The I.R.S. Sends Me a Final Notice of Intent to Levy

I got another letter from the IRS today about my unpaid taxes from .

This time it’s a “final notice of intent to levy” letter (a.k.a “Letter 1058”) that came by “certified mail” (which meant I had to sign for it). They sent me two copies of the letter, for reasons inscrutable, along with a one-sheet explanation of how they assess penalties & interest, a hopeful return envelope, and copies of Publication 594 (“The IRS Collection Process”), Publication 1660 (“Collection Appeal Rights”), and Form 12153 (“Request for a Collection Due Process or Equivalent Hearing”).

If past experience is any guide, within a few months they’ll try to find some account from which they can seize this money.

If you’re following along at home, in I filed a return indicating that the IRS would expect me to pay $3,863 (which included a penalty for having failed to pay quarterly installments of my self-employment tax). Since then, the IRS has added about $404 in interest and penalties to that amount, so that they’re now after me for a touch more than $4,267.

Someone with the Kafkaesque pseudonym of “Citizen K” has posted an Armistice Day message from an American war tax resister to American veterans.

To me, it seems to have a split personality and a repulsive self-loathing. On the one hand, the author is “enormously proud” of the veterans and “wholly indebted to their legacy” and “truly thankful” for the “rights and freedoms [that] were hard-won” by such “[b]rave men and women [who] gave their lives for cowards like me.” Indeed:

My words and actions are an affront to their memory, and I am not worthy of their sacrifice.

But on the other hand, because the author is “a peaceful man” whose “religion prohibits me from participating in any form of violence,” he has been unwilling to pay taxes to support all of that honorable stuff he’s so proud of, because, though he is wholly indebted and truly thankful for the legacy of these brave men and women, “[m]y daughter, my wife, my family deserves better from me. My efforts should build our lives together, not tear down other lives in lands far away.”

While I don’t agree with the need to enforce our national superiority through violence and bloodshed, I respect those who do. Without them I would not be free to write this and I know that.

Thank you to all those who came before me, and who continue to fight for what they believe in.
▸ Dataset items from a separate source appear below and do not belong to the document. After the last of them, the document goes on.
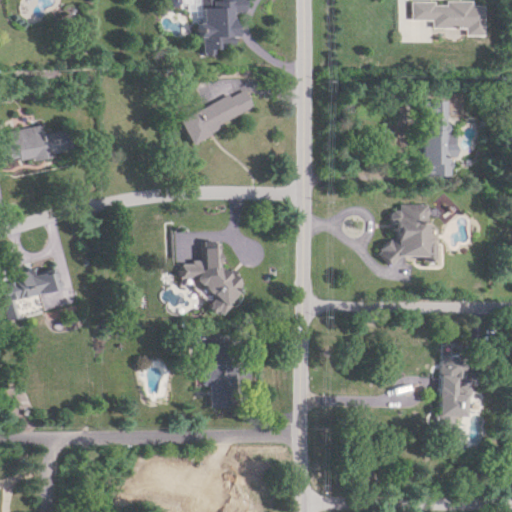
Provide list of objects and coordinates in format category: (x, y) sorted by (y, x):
building: (447, 14)
building: (212, 114)
building: (432, 139)
building: (29, 143)
road: (383, 173)
road: (148, 195)
building: (404, 233)
road: (300, 256)
building: (206, 276)
building: (23, 286)
road: (406, 306)
building: (211, 366)
building: (447, 391)
road: (353, 399)
road: (148, 434)
road: (47, 474)
building: (220, 494)
road: (405, 502)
It’s hard to believe anyone could contain this much cognitive dissonance in his head without just going completely around the bend.

If Barack, Hilary, and John could agree on anything over the last year, it was that we needed to spend more money on the military. However: “A senior Pentagon advisory group, in a series of bluntly worded briefings, is warning President-elect Barack Obama that the Defense Department’s current budget is ‘not sustainable,’ and he must scale back or eliminate some of the military’s most prized weapons programs.”

How the hell did that happen?

This assessment is coming from the Defense Business Board, which is composed of people appointed by the Dubya Squad’s own U.S. Secretary of “Defense.” This isn’t some peaceniky group of outsiders.

The group’s conclusions could provide some political cover for Obama should he decide to target some of the Pentagon pork to make way for deficit reduction, lower taxes, or for spending on other programs. On the other hand, Democrats — always excruciatingly sensitive to being labeled “soft” — may see this as a trap and may fear running against Republican candidates who accuse them of weakening U.S. military might.

Pro-lifers are already starting to contemplate tax resistance as they expect that the new administration in Washington may rescind prohibitions on federal funding for abortion. One writes, somewhat histrionically:

The issue at stake here is the use of our tax dollars by the federal government to pay for the performance of abortions or euthanasia. I, nor any other Roman Catholic, cannot, in good faith, contribute materially (i.e. monetarily), to abortion. Should I be conscious of the fact that my tax dollars are being used to fund abortion or euthanasia, I can be declared in schism with the Catholic Church and be disallowed by my local bishop from receiving the Eucharist at Mass. In order to retain my standing as a faithful Catholic, in harmony with the Church, I will be placed in the position of having to perform an act of civil disobedience by becoming a tax resister. As past tax resisters have all failed utterly in defending their position before courts of law, I will likely suffer legal consequences for my failure to pay taxes to the federal government (granted, past tax resisters have not objected to said taxes on a religious basis, but rather on a constitutional law basis; I believe the result will be the same, however, regardless of the basis of the objection). To borrow a scenario from Dinesh D’Souza’s book, Letters to a Young Conservative (pages 81–82), should I refuse to pay my taxes, the government will kill me. D’Souza explains that the government will fine me for not paying my taxes and, after some time, send federal agents out to seize my property. I will, not unreasonably, attempt to defend my property; given that I will be outnumbered by trained, well-armed federal agents, I will likely lose my life in the ensuing fracas. So there, in a nutshell, is the problem: as a Catholic I cannot, in good faith, pay money to the federal government that I know will be used to perform an abortion; the government will object to this and either imprison or murder me.